There are so many things wrong with this choice that it is hard to know where to begin. The initial decision to gut the library’s innovative stack spaces and to make them into public spaces was suspect when examined from a number of different points of view. Why was it necessary to have these facilities in the main library when a technology branch across the street had just closed? Were the scholars, specialists, and tourists who value this building not reason enough to maintain it? How was it that the board chose to relocate one of the most valuable, indeed priceless, collections of books, manuscripts and printed matter on Earth in a vast subterranean space below Bryant Park? The board must also have considered the kind of criticism it might encounter over changing the interior of what is arguably the best modern library in the United States, and one that achieved its significance partly as result of the design of the stacks. Why is there a double standard when it comes to other, unimpeachably “modernist” landmarks such as the Guggenheim Museum, the Kimball Museum in Fort Worth, or the Whitney?

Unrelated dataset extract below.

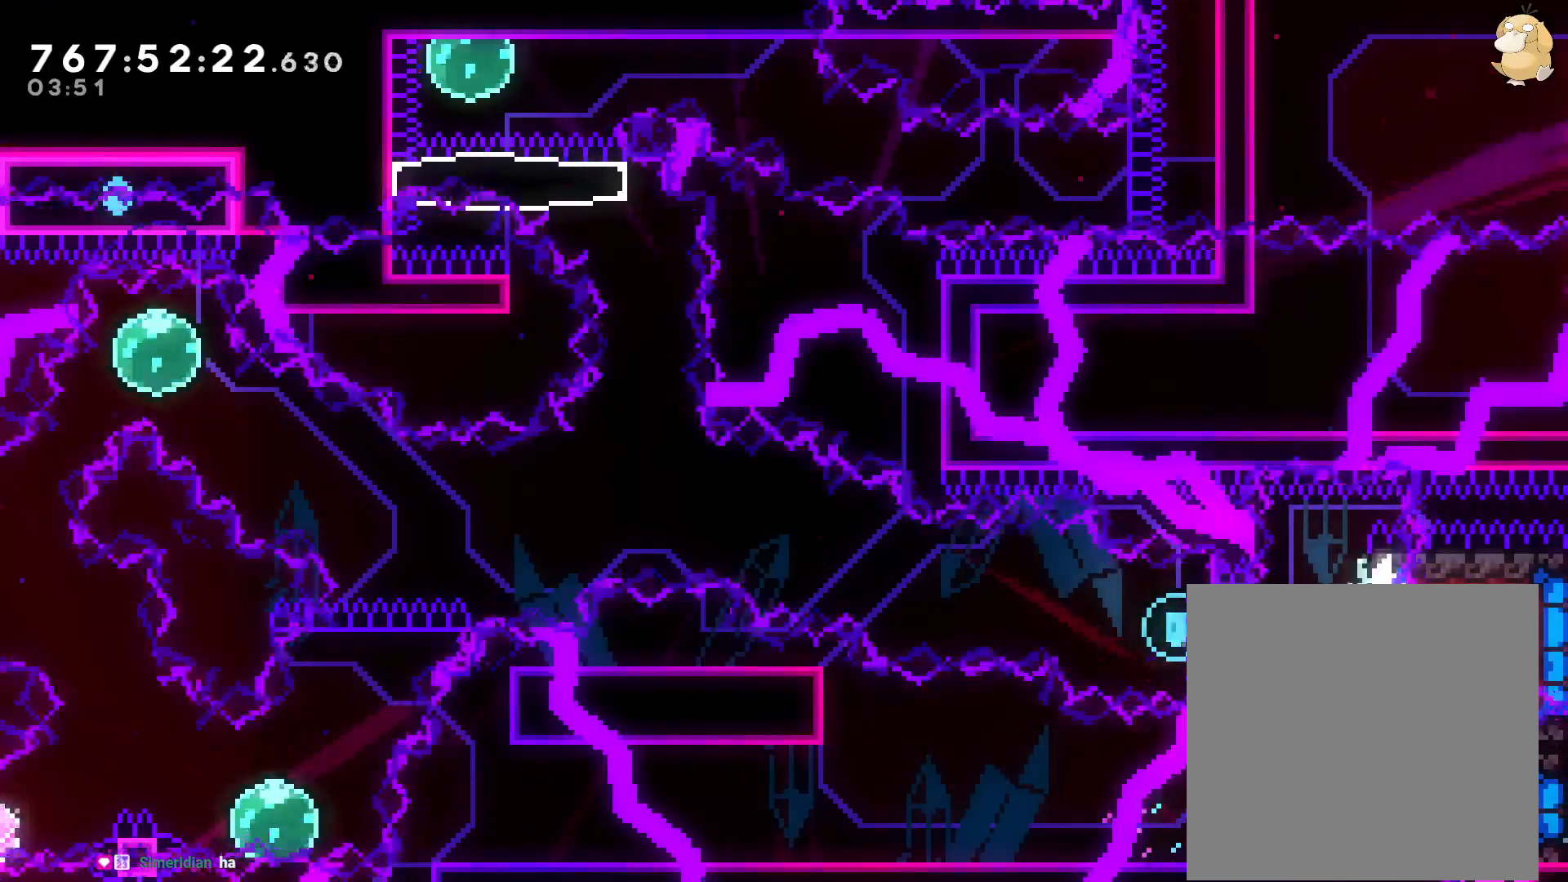
{"dt_ms": 500, "buttons": ["DPAD_RIGHT"], "left_stick": "center", "right_stick": "center", "events": [[17, "DPAD_DOWN", "down"], [17, "Y", "down"], [150, "DPAD_DOWN", "up"], [200, "Y", "up"], [217, "DPAD_RIGHT", "up"], [217, "left_stick", "up-right"], [267, "left_stick", "up-left"], [300, "R2", "down"], [317, "left_stick", "center"], [467, "R2", "up"], [483, "DPAD_RIGHT", "down"]]}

These buildings actually required expansion (not an issue at NYPL), yet when excellent architects were chosen to create additions, the critics and design community went berserk. Their argument–masterpieces must retain their integrity, and no addition would be acceptable for works of such stature. It appears that for the “design community” certain masterpieces are expendable, others inviolable.
Then there is the question of what kind of architect might be chosen for such a renovation. America has a large, distinguished community of traditional, classical architects who were capable of creating a seamless and harmonious interior renovation, perhaps even maintaining some of the stacks in their present position. The board members made it clear in recent press statements that they were not interested in this approach. Ouroussoff was quick to come to their defense: “This [traditional] approach trivializes history by blurring the distinction between old and new. The result is a watered-down vision of history–or worse, kitsch.” This well-worn and completely spurious argument holds no water for intelligent patrons throughout the world, from the Trustees of the Harvard Business School and Princeton University to the Dons at Cambridge University, who have commissioned magnificent traditional buildings from superb architects such as Robert Stern, Demitri Porphyrios, and Quinlan Terry. Moreover, it ignores the view of history that is most relevant to the 21st century, instead clinging to a 19th century Hegelian ideology that philosophers abandoned decades ago. “One has to embrace one’s time,” said board member Catherine Marron, forgetting that our century is full of pluralistic responses to history.
I’ll address the issue of why preservation of the New York Public Libary deserves a better architect in my next post. But suffice it to say that I don’t believe that Norman Foster is “as good as Carrere & Hastings” (a firm I’ve researched and written a book on), nor do I think that he is capable of designing “a second masterpiece” inside a virtually windowless space of 1.25 million square feet that was designed specifically for the storage of books.